Изменить размер шрифта - +

 

К слову сказать, она гораздо больше была испаночка, чем англичаночка, и если я сказала, что в ней ничего не было национального, то чтобы оберечь ее от первого в ее случае – напрашивающегося – малороссийского-национального, самого типичного-национального. Испански же женское лицо – самое ненациональное из национальных, представляющее наибольший простор для человеческого лица в его общности и единственности: от портрета – до аллегории, испанское женское лицо есть человеческое женское лицо во всех его возможностях страдания и страсти, есть – Сонечкино лицо.

 

Только – географическая испаночка, не оперная. Уличная испаночка, работница на сигарной фабрике. Заверти ее волчком посреди севильской площади – и станет – своя. Недаром я тогда же, ни о чем этом не думая, о чем сейчас пишу, сгоряча и сразу назвала ее в одних из первых стихов к ней: – Маленькая сигарера! И даже – ближе: Консуэла – или Кончита – Конча. Concha, – ведь это почти что Сонечка! – О, да, Марина! Ой, нет, Марина! Конча, – ведь это: сейчас кончится, только еще короче!

 

И недаром первое, что я о ней услышала – Инфанта. (От инфанты до сигареры – испанское женское лицо есть самое а-классовое лицо.)

 

Теперь, когда к нам Испания ближе, Испания придвинулась, а лже-Испания отодвинулась, когда мы каждый день видим мертвые и живые женские и детские лица, мы и на Сонечкино можем напасть: только искать надо – среди четырнадцатилетних. С поправкой – неповторимости.

 

Еще одно скажу: такие личики иногда расцветают в мещанстве. В русском мещанстве. Расцветали в русском мещанстве – в тургеневские времена. (Весь последний Тургенев – под их ударом.) Кисейная занавеска и за ней – огромные черные глаза. («В кого уродилась? Вся родня – белая».) Такие личики бывали у младших сестер – седьмой после шести, последней. «У почтмейстера шесть дочерей, седьмая – красавица…»

 

На слободках… На задворках… На окраинах… Там, где концы с концами – расходятся.

 

Этому личику шли бы – сережки.

 

 

 

И еще – орешки. Сонечка до страсти любила орехи и больше всего, из всего продовольственно-выбывшего, скучала по ним.
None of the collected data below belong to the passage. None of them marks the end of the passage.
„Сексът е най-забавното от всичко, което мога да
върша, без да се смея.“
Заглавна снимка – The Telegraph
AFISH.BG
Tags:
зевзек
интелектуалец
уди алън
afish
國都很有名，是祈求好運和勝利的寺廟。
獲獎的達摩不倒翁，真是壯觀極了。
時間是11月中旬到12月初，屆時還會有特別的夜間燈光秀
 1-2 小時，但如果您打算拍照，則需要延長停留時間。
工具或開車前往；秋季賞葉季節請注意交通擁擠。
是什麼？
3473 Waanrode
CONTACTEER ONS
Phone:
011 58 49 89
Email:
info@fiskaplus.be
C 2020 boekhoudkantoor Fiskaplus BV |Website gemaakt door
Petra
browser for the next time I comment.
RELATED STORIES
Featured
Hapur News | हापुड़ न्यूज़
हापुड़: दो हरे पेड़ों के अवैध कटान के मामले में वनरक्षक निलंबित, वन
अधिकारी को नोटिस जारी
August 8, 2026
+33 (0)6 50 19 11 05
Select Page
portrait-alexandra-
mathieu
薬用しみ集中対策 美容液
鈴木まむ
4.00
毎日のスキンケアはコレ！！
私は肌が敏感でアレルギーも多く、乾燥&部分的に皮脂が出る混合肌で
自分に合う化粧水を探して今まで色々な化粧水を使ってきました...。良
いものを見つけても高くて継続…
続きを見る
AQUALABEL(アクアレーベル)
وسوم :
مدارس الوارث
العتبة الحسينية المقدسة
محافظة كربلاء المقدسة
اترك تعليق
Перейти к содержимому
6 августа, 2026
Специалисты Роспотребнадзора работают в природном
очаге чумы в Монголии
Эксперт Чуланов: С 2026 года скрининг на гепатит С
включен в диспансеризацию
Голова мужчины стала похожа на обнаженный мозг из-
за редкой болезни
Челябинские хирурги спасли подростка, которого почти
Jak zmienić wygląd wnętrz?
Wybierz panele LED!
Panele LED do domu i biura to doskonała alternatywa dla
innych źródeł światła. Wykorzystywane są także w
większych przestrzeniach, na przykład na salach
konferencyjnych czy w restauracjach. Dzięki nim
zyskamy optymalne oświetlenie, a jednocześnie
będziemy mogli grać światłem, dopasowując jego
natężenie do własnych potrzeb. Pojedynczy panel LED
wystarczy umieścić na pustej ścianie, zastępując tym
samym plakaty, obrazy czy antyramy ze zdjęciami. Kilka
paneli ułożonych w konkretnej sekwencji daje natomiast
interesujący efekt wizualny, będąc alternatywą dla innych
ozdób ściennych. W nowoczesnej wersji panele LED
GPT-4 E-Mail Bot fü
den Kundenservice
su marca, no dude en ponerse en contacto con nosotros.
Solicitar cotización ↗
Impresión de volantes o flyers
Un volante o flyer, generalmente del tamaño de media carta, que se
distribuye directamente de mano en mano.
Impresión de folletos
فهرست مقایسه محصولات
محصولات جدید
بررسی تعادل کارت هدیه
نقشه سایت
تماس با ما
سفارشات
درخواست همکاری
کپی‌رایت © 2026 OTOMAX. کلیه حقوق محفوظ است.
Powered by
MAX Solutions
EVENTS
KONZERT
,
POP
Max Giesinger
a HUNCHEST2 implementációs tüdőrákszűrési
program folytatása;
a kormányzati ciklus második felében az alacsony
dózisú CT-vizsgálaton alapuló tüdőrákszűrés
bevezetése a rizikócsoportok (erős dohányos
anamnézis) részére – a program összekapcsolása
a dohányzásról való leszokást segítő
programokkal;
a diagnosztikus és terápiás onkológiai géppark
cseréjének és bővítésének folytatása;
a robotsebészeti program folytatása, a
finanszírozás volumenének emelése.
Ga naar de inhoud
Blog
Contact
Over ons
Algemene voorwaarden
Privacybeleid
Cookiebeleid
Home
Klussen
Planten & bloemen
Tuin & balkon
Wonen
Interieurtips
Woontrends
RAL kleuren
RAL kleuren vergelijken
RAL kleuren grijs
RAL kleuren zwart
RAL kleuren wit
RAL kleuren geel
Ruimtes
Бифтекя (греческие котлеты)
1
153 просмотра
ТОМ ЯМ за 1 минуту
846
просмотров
И в ее смехе, и в зубах, и в самой речи было что-то от разгрызаемых и раскатывающихся орехов, точно целые белкины закрома покатились. – «Такие зеленые и если зубами – кислые, это самое кислое, что есть: кислей лимона! кислей зеленого яблока! И вдруг – сам орех: кремовый, снизу чуть загорелый, и скок! пополам, точно ножом разрезали – ядро! такое круглое, такое крепкое, это самое крепкое, что есть! две половинки: одна – вам, другая – мне. Но я не только лесные люблю (а их брать, Марина! когда наверху – целая гроздь, и еще и еще, и никак не можешь дотянуться, гнешь, гнешь ветку и – вдруг! – вырвалась, и опять вверху качается – в синеве – такой синей, что глаза горят! такие зеленые, что глаза болят! Ведь они – как звезды, Марина! Шелуха – как лучи!)… я и городские люблю, и грецкие, и американские, и кедровые – такие чудные негрские малютки!.. целый мешок! и читать „Войну и мир“, я Мир – люблю, Марина, а Войну – нет, всегда – нечаянно – целые страницы пропускаю. Потому что это мужское, Марина, не наше…»

 

…От раскатываемых орехов, и от ручья по камням – и струек по камням и камней под струйками – и от лепета листвы («ветер листья на березе перелистывает»…), и от тихо сжимаемых в горсти жемчугов – и от зеленоватых ландышевых – и даже от слез градом! – всем, что в природе есть круглого и движущегося, всем, что в природе смеется, чем природа смеется – смеялась Сонечка, но, так как всем сразу: и листвою, и водою, и горошинами, и орешинами, и еще – белыми зубами и черными глазами, то получалось несравненно-богаче, чем в природе…

 

– словом:

 

         Все бы я слушал этот лепет.